■ CONSIGNE
Répondez aux questions suivantes en vous fondant sur le texte consacré à la SONAPH :
1. En quelle année et par quel décret la SONAPH a-t-elle été créée ?
2. Quelle boisson locale est à l'origine des abattages anarchiques qui menaçaient la palmeraie naturelle ?
3. Selon quelles normes la SONAPH veille-t-elle à la mise en terre des plants fournis aux paysans ?

═══ TEXTE D'ÉTUDE ═══

2.2. De la SONAPH aux industries d'huilerie du Togo
Tout comme TOGOFRUIT, la Société nationale pour
le développement de la palmeraie et des huileries (SONAPH)
créée en 1968 par décret n° 68-164 du 4 septembre
1968 avait deux principaux objectifs qui épousaient ceux de la
révolution verte, et s'est rapidement transformée en un
élément clé de la politique agro-industrielle
prônée par cette dernière. En effet, la SONAPH avait pour
vocation première le développement de la palmeraie
sélectionnée au Togo, de même que la revalorisation de
celle naturelle menacée par les abattages anarchiques pour la
fabrication de la boisson locale sodabi.
Pour atteindre cet objectif elle se charge de la
sélection et de la fourniture des plants aux paysans tout en veillant
à leur mise en terre selon les normes techniques modernes
définies par les organismes spécialisés.

═══ ENTRÉES RÉPERTORIÉES ═══

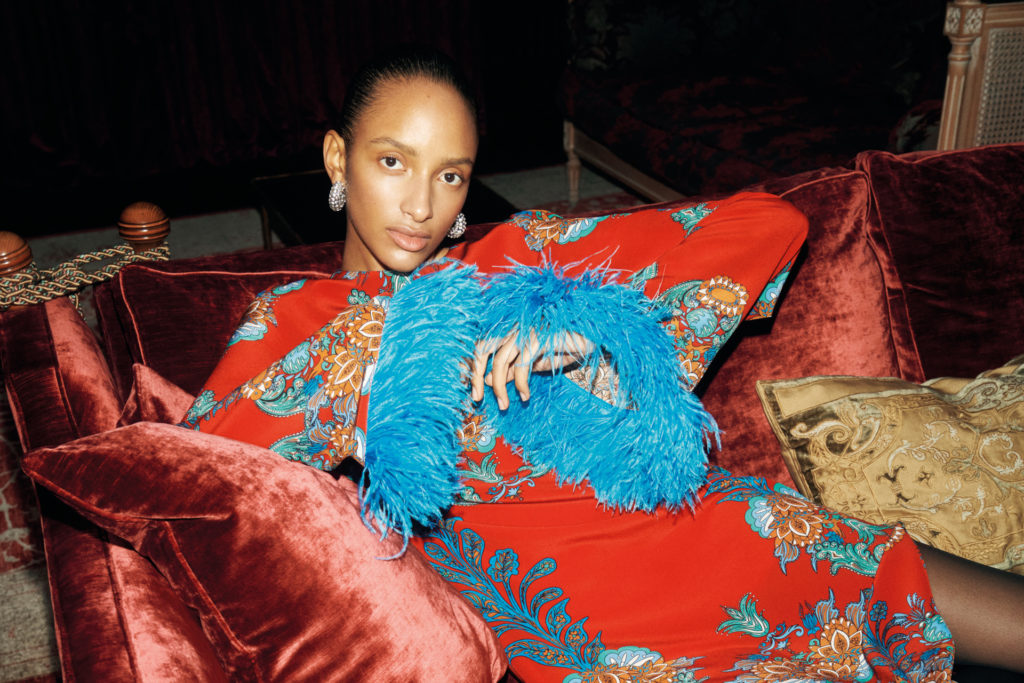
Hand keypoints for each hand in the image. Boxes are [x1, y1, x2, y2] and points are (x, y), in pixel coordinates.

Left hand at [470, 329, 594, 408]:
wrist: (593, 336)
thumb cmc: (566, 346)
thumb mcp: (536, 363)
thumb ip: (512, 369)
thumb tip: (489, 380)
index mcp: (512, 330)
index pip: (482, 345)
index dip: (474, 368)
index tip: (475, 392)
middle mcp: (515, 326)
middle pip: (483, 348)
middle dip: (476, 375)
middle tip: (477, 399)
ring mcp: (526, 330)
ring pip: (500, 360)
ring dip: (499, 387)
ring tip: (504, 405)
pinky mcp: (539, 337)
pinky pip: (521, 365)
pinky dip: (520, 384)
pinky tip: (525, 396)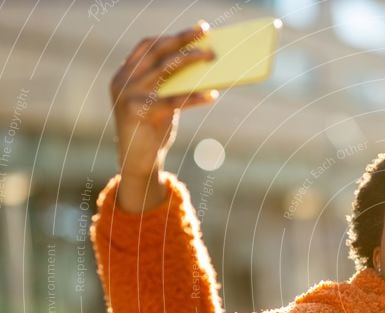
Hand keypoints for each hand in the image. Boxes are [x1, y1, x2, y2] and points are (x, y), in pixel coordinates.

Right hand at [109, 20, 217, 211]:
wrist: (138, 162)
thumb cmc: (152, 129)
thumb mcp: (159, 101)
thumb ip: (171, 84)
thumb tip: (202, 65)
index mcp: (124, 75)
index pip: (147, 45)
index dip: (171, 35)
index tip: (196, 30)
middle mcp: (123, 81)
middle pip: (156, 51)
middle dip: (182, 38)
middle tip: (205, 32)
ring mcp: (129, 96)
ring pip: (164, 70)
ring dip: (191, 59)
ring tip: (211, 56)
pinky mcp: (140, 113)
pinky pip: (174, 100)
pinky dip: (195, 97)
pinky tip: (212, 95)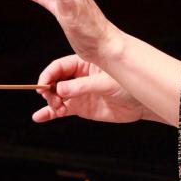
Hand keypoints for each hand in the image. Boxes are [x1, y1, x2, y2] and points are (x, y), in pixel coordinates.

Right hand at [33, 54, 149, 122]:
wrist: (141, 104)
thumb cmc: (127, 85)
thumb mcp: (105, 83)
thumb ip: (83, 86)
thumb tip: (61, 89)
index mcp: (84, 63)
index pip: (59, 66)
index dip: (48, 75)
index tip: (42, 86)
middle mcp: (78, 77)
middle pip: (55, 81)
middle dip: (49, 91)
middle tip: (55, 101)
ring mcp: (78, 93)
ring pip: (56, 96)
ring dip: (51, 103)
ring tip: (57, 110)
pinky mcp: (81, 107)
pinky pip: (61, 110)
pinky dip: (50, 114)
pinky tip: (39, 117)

═══

■ CORRIGÉ
1. Elle a été créée en 1968, par le décret n° 68-164 du 4 septembre 1968.
2. Il s'agit du sodabi.
3. Il s'agit des normes techniques modernes définies par les organismes spécialisés.